L’obbligo contributivo – commisurato alla retribuzione contrattuale dovuta
– esiste perché esiste la obbligazione retributiva, e non viene meno se,  a causa del suo inadempimento, la prestazione originariamente pattuita si trasforma in altra di natura risarcitoria, perché siffatta trasformazione opera solo sul piano del rapporto tra datore e lavoratore, in cui l’interesse di quest’ultimo resta soddisfatto, secondo un criterio di equivalenza, mediante l’erogazione della prestazione risarcitoria.

Sul piano previdenziale, non rileva lo strumento solo indiretto attraverso il quale tale soddisfazione è assicurata, e l’obbligo contributivo resta commisurato alla retribuzione contrattualmente dovuta, operando pienamente, a questo fine, la disciplina dell’invalidità dell’atto di recesso.

Per questi rilievi non entrano in considerazione le fattispecie di contribuzione figurativa, in cui, come si è accennato, non vi è obbligo di contribuzione del datore di lavoro.

Non occorre neppure tener conto dell’ipotesi (che non riguarda il caso in esame) di un nuovo rapporto di lavoro instaurato nel periodo successivo al licenziamento dal dipendente illegittimamente estromesso, ipotesi per la quale si prospetta da parte della ricorrente l’impossibilità di coesistenza, con diversi rapporti di lavoro nello stesso periodo, di una pluralità di rapporti assicurativi.

La questione attiene alla tutela della posizione previdenziale assicurata al lavoratore nella specifica fattispecie, ma non incide sulla soluzione del problema della persistenza dell’obbligo contributivo a carico dell’originario datore di lavoro.

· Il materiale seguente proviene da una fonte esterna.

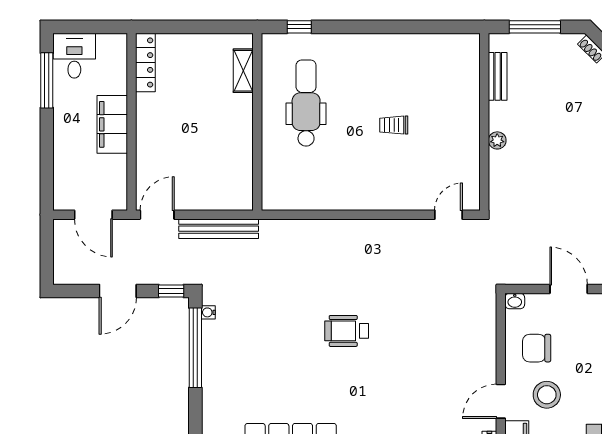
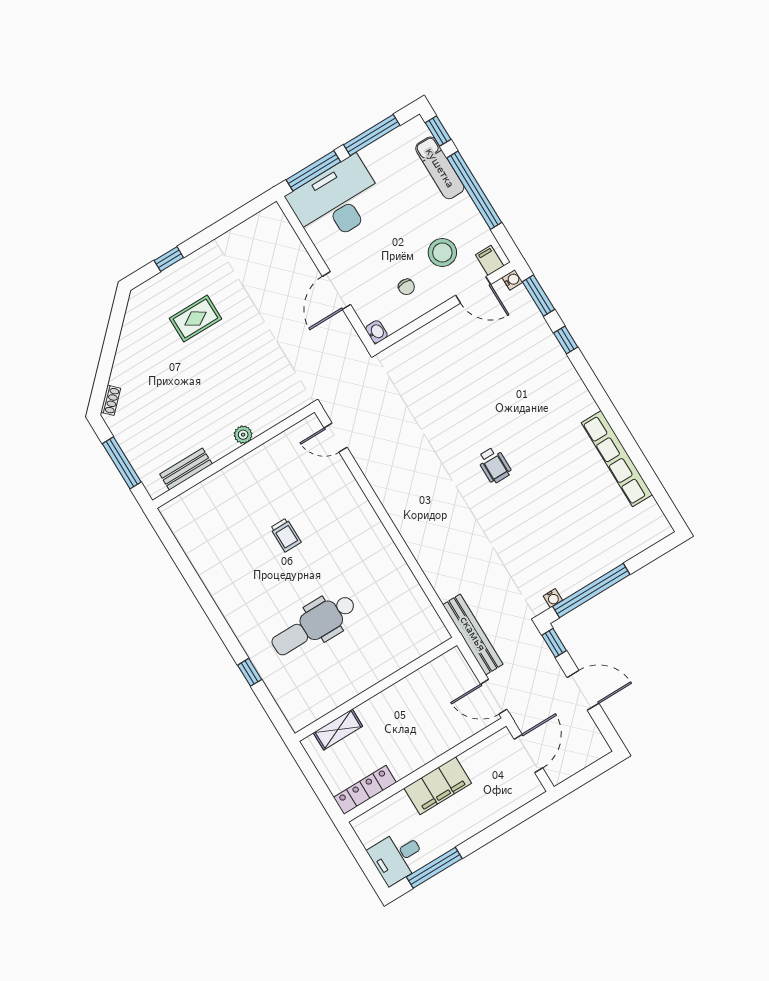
shelving: (243, 71) -> (338, 729), moved
wall: (257, 122) -> (376, 689), moved
wheelchair: (347, 331) -> (494, 465), width x0.73, depth x0.73
chair: (537, 348) -> (406, 287), width x0.54, depth x0.54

In conclusione, bisogna affermare che l’obbligazione contributiva resta commisurata all’effettivo importo delle retribuzioni maturate e dovute (nel senso precisato) nel periodo dal licenziamento alla data della sentenza di reintegrazione, anche se non coincidente con l’importo del danno liquidato in applicazione dei criteri di risarcimento fissati dalla norma in esame (Cassazione Sezioni Unite Civili n. 15143 del 5 luglio 2007, Pres. Carbone, Rel. Miani Carnevari).